:: Problems to solve ::
A – Decide whether each statement below agrees with the passage on Kyrgyzstan and Uzbekistan, answering yes or no and quoting the deciding words of the passage. (i) Most cars on the road in Uzbekistan are Chevrolets. (ii) In Kyrgyzstan it is common to see people heading to prayer. (iii) The Aral Sea began shrinking in the 60s.
B – Retype the part of the passage on Kyrgyzstan and Uzbekistan below that starts with "Kyrgyzstan is 90%" and goes on through "are there too.".
— BEGIN Given passage —
The Soviet Union has it’s rubber boot all over these countries. There are many older people still sentimental about the Soviets. Health care, schooling were all free. But all of the industry and agriculture was in service to Russian growth. In Kyrgyzstan they built hydro electrical power plants. They dammed the main river and flooded valleys full of villages. In Uzbekistan. they forced all the small farmers to grow cotton instead of crops. The Aral Sea, once the third largest lake in the world, began shrinking in the 60’s after the rivers that fed it were diverted by Soviet irrigation projects..and all that cotton was Shipped out of the country back to the Soviet Union. That was the talk I heard, but what did I see? In Kyrgyzstan I maybe saw a handful of tourists. Lots of LADA’s these old Soviet cars that had been left behind.In Uzbekistan, There is a Chevrolet factory , and 90% of cars on the road are chevy’s. In both countrys I saw children coming from school. All neat and bright in white tops and black skirts or trousers. All the little girls have big ribbons or pom-poms in their hair. In Kyrgyzstan they people have strong Mongolian or Tibetan features. In Uzbekistan they are much lighter with features that seem to come from the other direction, Persia.
Kyrgyzstan is 90% Muslim, but most of them are not observant. Some head coverings mixed in with long black ponytails. There’s no pork on the menu, and the Imam will call from the minaret but it’s rare to see anyone heading to prayer. There are more headscarves in Uzbekistan particularly among the older women, but the younger hijab wearing girls are there too.
— END Given passage —
— BEGIN Extracted material —
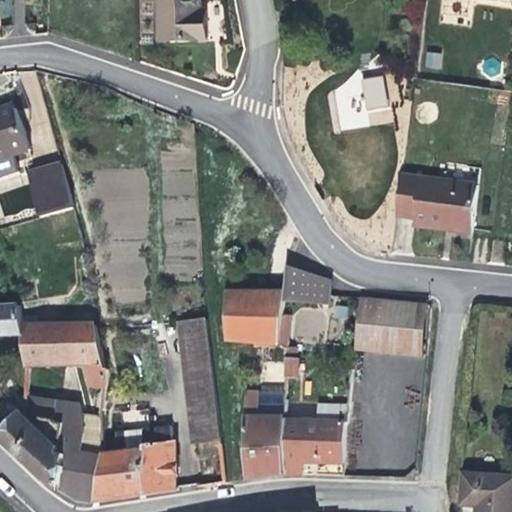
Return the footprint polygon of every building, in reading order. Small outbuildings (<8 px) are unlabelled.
[(199,16),(199,9),(198,0),(158,0),(160,40),(207,38),(206,16),(199,16)] [(426,51),(424,68),(440,70),(442,53),(426,51)] [(362,79),(368,125),(391,123),(386,76),(362,79)] [(336,132),(365,125),(355,83),(325,91),(336,132)] [(15,102),(0,106),(0,111),(17,106),(15,102)] [(0,176),(19,171),(13,154),(30,149),(17,106),(0,111),(0,176)] [(76,207),(62,163),(31,172),(41,217),(76,207)] [(402,176),(397,216),(415,218),(414,226),(448,230),(448,226),(473,229),(479,186),(402,176)] [(23,216),(24,196),(7,195),(6,215),(23,216)] [(328,287),(287,267),(284,292),(283,304),(326,309),(328,287)] [(284,292),(226,294),(226,340),(277,343),(279,343),(283,304),(284,292)] [(359,302),(355,351),(384,353),(418,355),(420,306),(359,302)] [(0,306),(0,335),(22,335),(21,325),(19,305),(0,306)] [(220,440),(208,321),(180,323),(194,442),(220,440)] [(21,325),(22,335),(27,368),(23,418),(35,419),(50,422),(52,411),(47,411),(53,363),(83,364),(88,385),(105,386),(107,373),(102,370),(95,326),(21,325)] [(279,343),(277,343),(277,357),(286,357),(286,347),(279,343)] [(352,421),(347,422),(346,472),(378,474),(384,353),(355,351),(352,421)] [(259,400),(244,399),(246,479),(283,474),(284,421),(284,418),(259,417),(259,400)] [(317,401),(315,415),(345,419),(347,406),(317,401)] [(16,417),(0,435),(0,439),(47,482),(60,489),(64,454),(56,453),(16,417)] [(50,422),(35,419),(34,427),(60,433),(62,425),(50,424),(50,422)] [(283,474),(300,473),(300,461),(343,462),(345,423),(284,421),(283,474)] [(64,454),(60,489),(75,499),(80,497),(88,455),(82,453),(85,434),(82,433),(83,427),(63,423),(62,425),(60,433),(56,453),(64,454)] [(120,452),(104,454),(104,459),(96,503),(175,490),(175,442),(173,441),(171,427),(124,429),(124,441),(119,441),(120,452)] [(96,503),(104,459),(88,455),(80,497),(96,503)] [(506,511),(506,490),(506,477),(454,478),(454,497),(453,508),(470,508),(470,511),(506,511)]
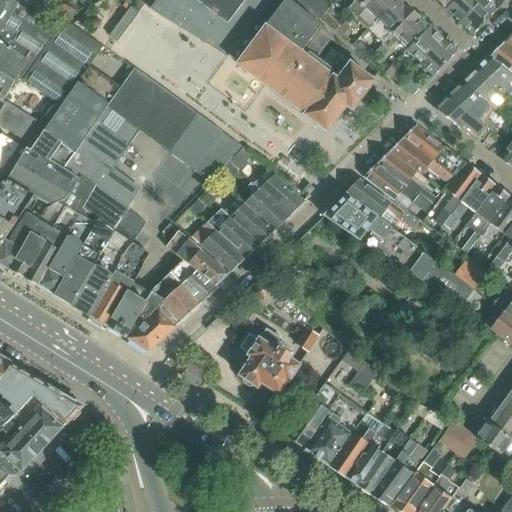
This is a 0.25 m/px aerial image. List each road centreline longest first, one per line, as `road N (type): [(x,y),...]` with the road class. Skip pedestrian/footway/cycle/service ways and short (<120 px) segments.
road 1 (residential): [(128,390),(414,107)]
road 2 (secondary): [(274,511),(247,470),(128,390)]
road 3 (secondary): [(128,390),(0,309)]
road 4 (secondary): [(128,390),(163,511)]
road 5 (residential): [(511,182),(414,107)]
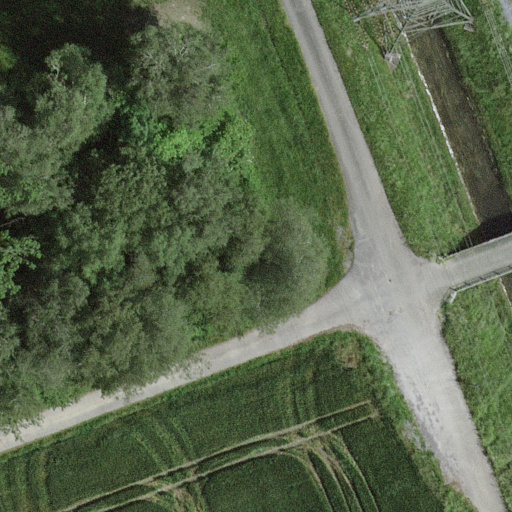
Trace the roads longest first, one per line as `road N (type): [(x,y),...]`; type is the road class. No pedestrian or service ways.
road 1 (unclassified): [(0,441),(399,290)]
road 2 (unclassified): [(399,290),(293,0)]
road 3 (unclassified): [(498,511),(399,290)]
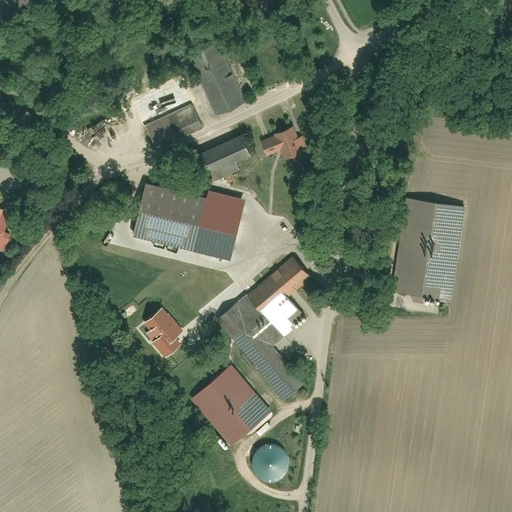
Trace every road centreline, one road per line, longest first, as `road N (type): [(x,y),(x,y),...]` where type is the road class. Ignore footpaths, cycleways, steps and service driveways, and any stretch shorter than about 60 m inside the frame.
road 1 (residential): [(303,511),(360,99),(359,45)]
road 2 (residential): [(359,45),(321,79),(108,176),(0,183)]
road 3 (track): [(94,178),(0,296)]
road 4 (track): [(108,176),(0,80)]
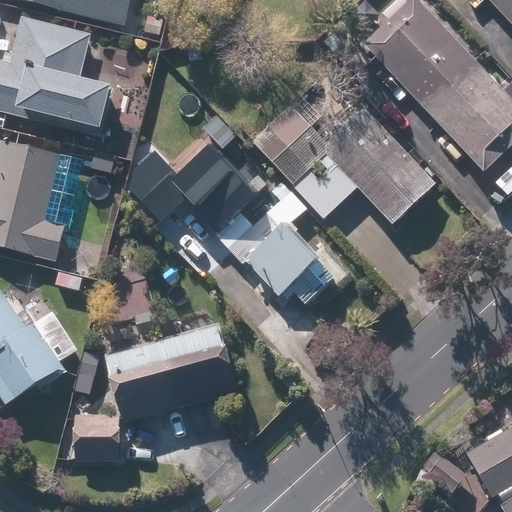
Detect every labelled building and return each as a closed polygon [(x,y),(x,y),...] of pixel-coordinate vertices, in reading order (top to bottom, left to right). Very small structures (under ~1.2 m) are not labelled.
[(0,0),(0,2),(124,30),(130,0),(0,0)] [(406,0),(357,45),(473,170),(467,175),(481,190),(511,161),(511,111),(408,0),(406,0)] [(511,0),(483,0),(511,30),(511,0)] [(0,134),(7,136),(11,118),(95,137),(105,91),(78,85),(89,35),(20,19),(8,69),(0,67),(0,134)] [(320,222),(353,191),(387,228),(431,187),(359,109),(331,135),(299,100),(250,146),(320,222)] [(217,124),(202,137),(223,159),(238,146),(217,124)] [(0,253),(55,266),(61,234),(69,236),(74,212),(47,206),(57,162),(0,149),(0,253)] [(180,198),(274,302),(283,294),(297,311),(332,280),(287,231),(304,215),(277,185),(249,210),(245,206),(256,196),(223,159),(180,198)] [(63,369),(34,325),(22,334),(0,300),(0,404),(3,409),(63,369)] [(115,427),(115,429),(234,398),(218,334),(99,364),(115,427)] [(112,469),(115,427),(62,423),(59,465),(112,469)] [(511,511),(511,432),(464,461),(493,511),(511,511)] [(466,479),(432,451),(417,470),(451,498),(466,479)]
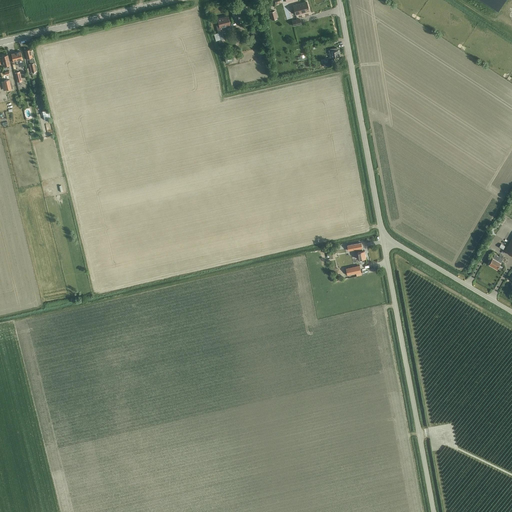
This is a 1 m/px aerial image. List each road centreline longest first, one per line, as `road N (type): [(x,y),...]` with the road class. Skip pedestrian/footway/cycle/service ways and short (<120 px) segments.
— END Extracted material —
:: Answers to the exercise ::
A –
(i) Yes: "In Uzbekistan, There is a Chevrolet factory , and 90% of cars on the road are chevy’s."
(ii) No: "it’s rare to see anyone heading to prayer."
(iii) Yes: "The Aral Sea, once the third largest lake in the world, began shrinking in the 60’s"

B –
Kyrgyzstan is 90% Muslim, but most of them are not observant. Some head coverings mixed in with long black ponytails. There’s no pork on the menu, and the Imam will call from the minaret but it’s rare to see anyone heading to prayer. There are more headscarves in Uzbekistan particularly among the older women, but the younger hijab wearing girls are there too.